Collected data entries
____________________
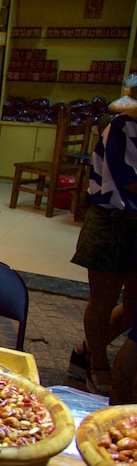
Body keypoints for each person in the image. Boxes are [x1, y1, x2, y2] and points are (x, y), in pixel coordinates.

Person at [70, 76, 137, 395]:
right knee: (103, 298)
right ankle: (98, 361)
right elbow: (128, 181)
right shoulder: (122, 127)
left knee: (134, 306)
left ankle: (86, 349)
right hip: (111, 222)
____________________
== About this exercise ==
Once the pictures are removed, write out all of the entries above exactly.

== Reply ==
Body keypoints for each person in the image. Boxes are [x1, y1, x2, y2] and points are (x, y), in pixel coordinates.

Person at [70, 76, 137, 395]:
right knee: (103, 298)
right ankle: (98, 361)
right elbow: (128, 181)
right shoulder: (122, 127)
left knee: (134, 306)
left ankle: (86, 349)
right hip: (111, 222)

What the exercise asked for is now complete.